1 'Maxims,' cciv. Mr. Jacobs translates the second sentence as follows: 'In the one case that confidence may not fall asleep, in the other that it may not be dismayed.' 'Art of Worldly Wisdom,' by Gratian, trans. by J. Jacobs.

learn to anticipate their recurrence, and to obviate it. The young are generally more rash in pursuit than the old. They are more disposed to hope and confidence. They expect to satisfy their desires, as they fervently anticipate happiness in life. The experiences of disappointment lead them to expect similar experiences in the future.
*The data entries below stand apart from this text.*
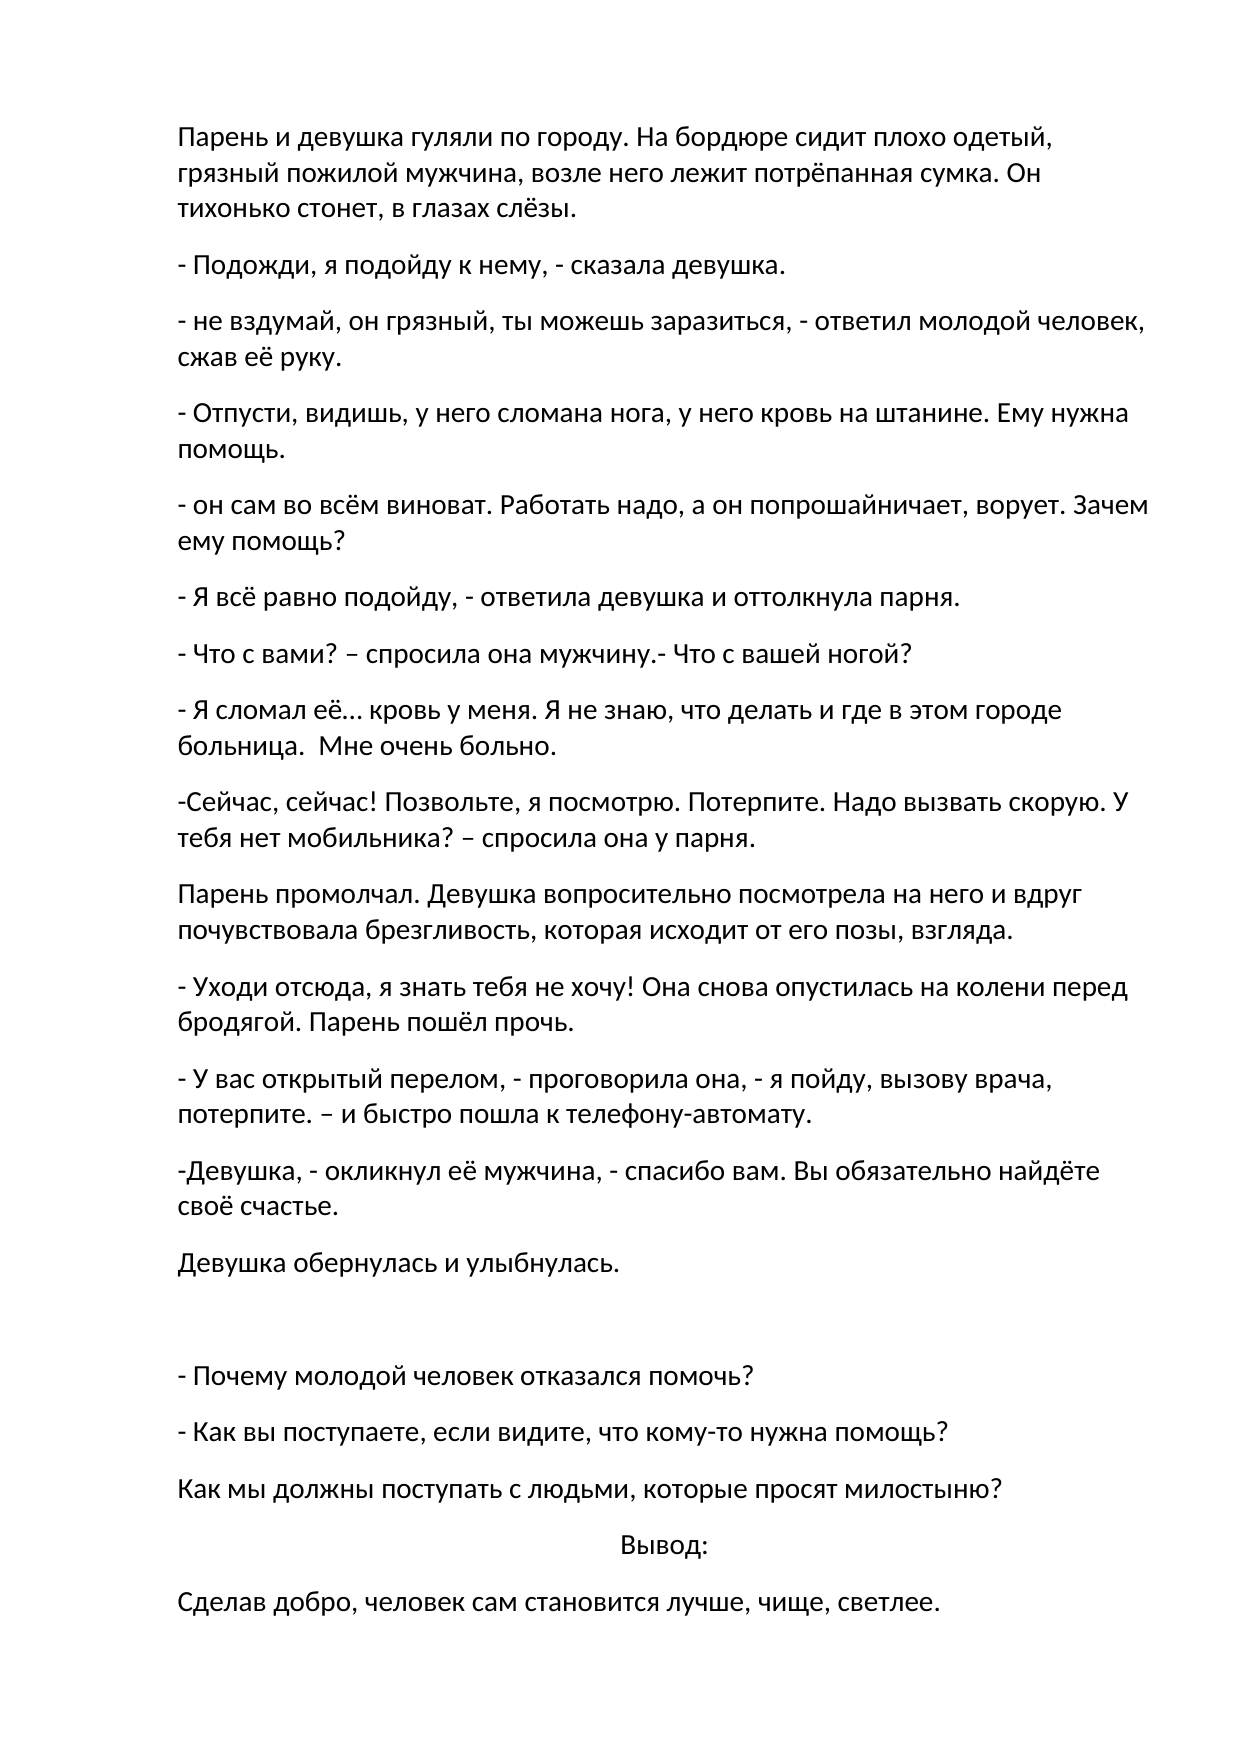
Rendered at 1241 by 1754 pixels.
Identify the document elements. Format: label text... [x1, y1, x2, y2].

text - Я всё равно подойду, - ответила девушка и оттолкнула парня. [177, 578, 1152, 614]
text Как мы должны поступать с людьми, которые просят милостыню? [177, 1470, 1152, 1505]
text Вывод: [177, 1526, 1152, 1562]
text - Я сломал её… кровь у меня. Я не знаю, что делать и где в этом городе больница. Мне очень больно. [177, 691, 1152, 763]
text -Сейчас, сейчас! Позвольте, я посмотрю. Потерпите. Надо вызвать скорую. У тебя нет мобильника? – спросила она у парня. [177, 783, 1152, 855]
text Сделав добро, человек сам становится лучше, чище, светлее. [177, 1583, 1152, 1618]
text Девушка обернулась и улыбнулась. [177, 1244, 1152, 1279]
text - не вздумай, он грязный, ты можешь заразиться, - ответил молодой человек, сжав её руку. [177, 302, 1152, 373]
text - У вас открытый перелом, - проговорила она, - я пойду, вызову врача, потерпите. – и быстро пошла к телефону-автомату. [177, 1060, 1152, 1131]
text - Отпусти, видишь, у него сломана нога, у него кровь на штанине. Ему нужна помощь. [177, 394, 1152, 466]
text - Уходи отсюда, я знать тебя не хочу! Она снова опустилась на колени перед бродягой. Парень пошёл прочь. [177, 968, 1152, 1039]
text Парень и девушка гуляли по городу. На бордюре сидит плохо одетый, грязный пожилой мужчина, возле него лежит потрёпанная сумка. Он тихонько стонет, в глазах слёзы. [177, 118, 1152, 225]
text Парень промолчал. Девушка вопросительно посмотрела на него и вдруг почувствовала брезгливость, которая исходит от его позы, взгляда. [177, 876, 1152, 947]
text - Что с вами? – спросила она мужчину.- Что с вашей ногой? [177, 635, 1152, 671]
text - Почему молодой человек отказался помочь? [177, 1357, 1152, 1392]
text - он сам во всём виноват. Работать надо, а он попрошайничает, ворует. Зачем ему помощь? [177, 486, 1152, 558]
text - Подожди, я подойду к нему, - сказала девушка. [177, 246, 1152, 281]
text - Как вы поступаете, если видите, что кому-то нужна помощь? [177, 1413, 1152, 1449]
text -Девушка, - окликнул её мужчина, - спасибо вам. Вы обязательно найдёте своё счастье. [177, 1152, 1152, 1223]
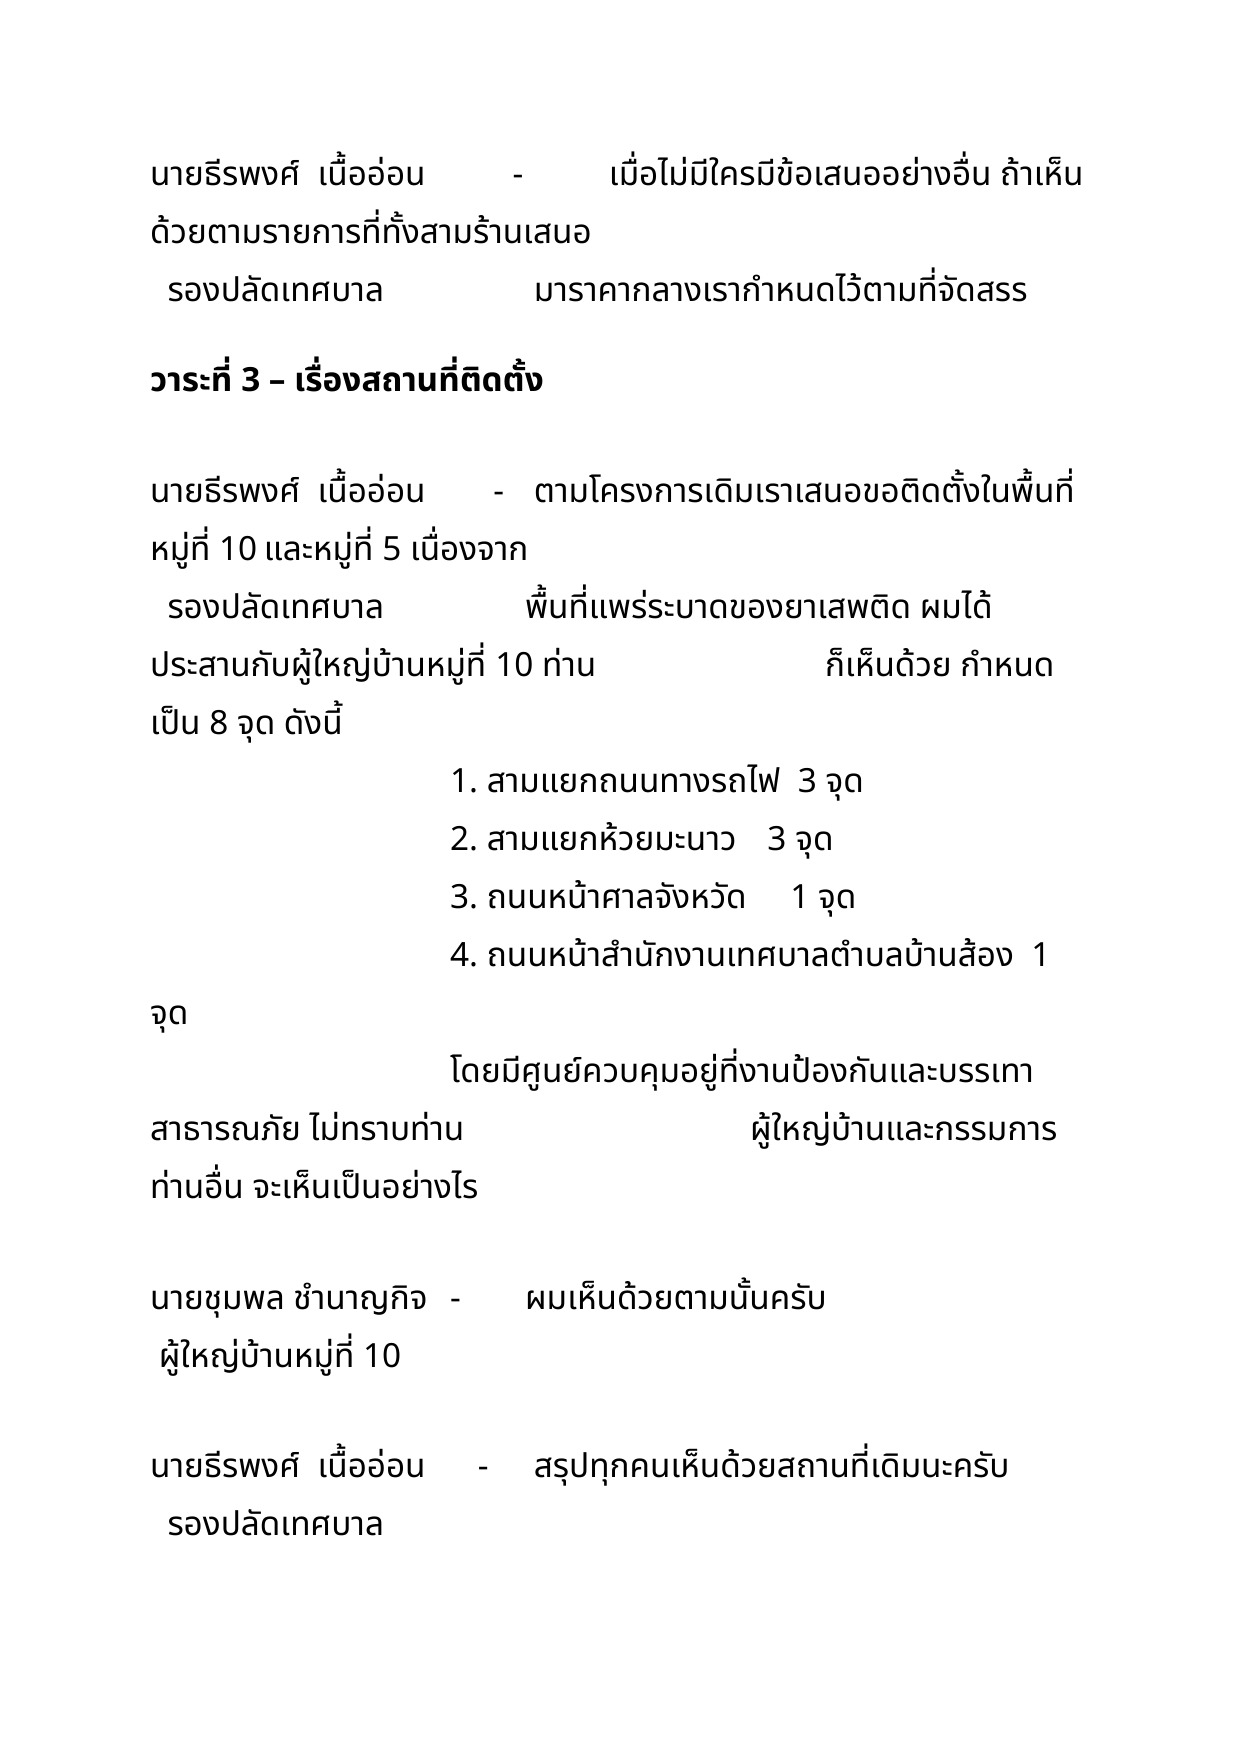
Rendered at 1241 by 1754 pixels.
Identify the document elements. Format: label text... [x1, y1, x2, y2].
Thus it seems probable that, as the prospective emotions of desire are dependent on thought, it is the thoughts resulting from the painful emotions of disappointment and despondency that are the conditions on which a rational anxiety and hope are dependent, and which exclude rash confidence. Our desires become more efficient through disappointments, because they acquire a better and more trained intelligence which dissects the grounds of hope and confidence. appointment turns life from false dreams to stern realities: it prompts to an investigation of causes, and arouses cognition to a full understanding of the situation. Hope thereby, becomes more rational and realisable." 1

Though Disappointment has this useful function in desire, its bad effects are more frequently recognised. Certainly, keen and repeated disappointments tend so much to discourage us that the heart becomes deadened to desire—as we see in some old persons; or the desires become confined to petty events that recur regularly with little or no co-operation on our part -as the desire for the change of the seasons, and the change at fixed times from one place to some other accustomed place, and the desire for meals, and for rest, and for the visits of old friends-which have not often the disasters attendant on great desires. The temper, too, is said often to become permanently soured' or 'embittered' by disappointments. For these tend to arouse anger, being due to a sudden arrest of desire, and all impulses, which are abruptly interfered with, tend to arouse anger. And if frequent disappointments exclude confidence from desire, they also tend to diminish hopes, which are proportionate to the degree in which we do not expect failure; so that if we become habituated to expect it, hope may be altogether excluded.

1 Stanley, Evolutionary Psychology of Feeling,' ch. xi.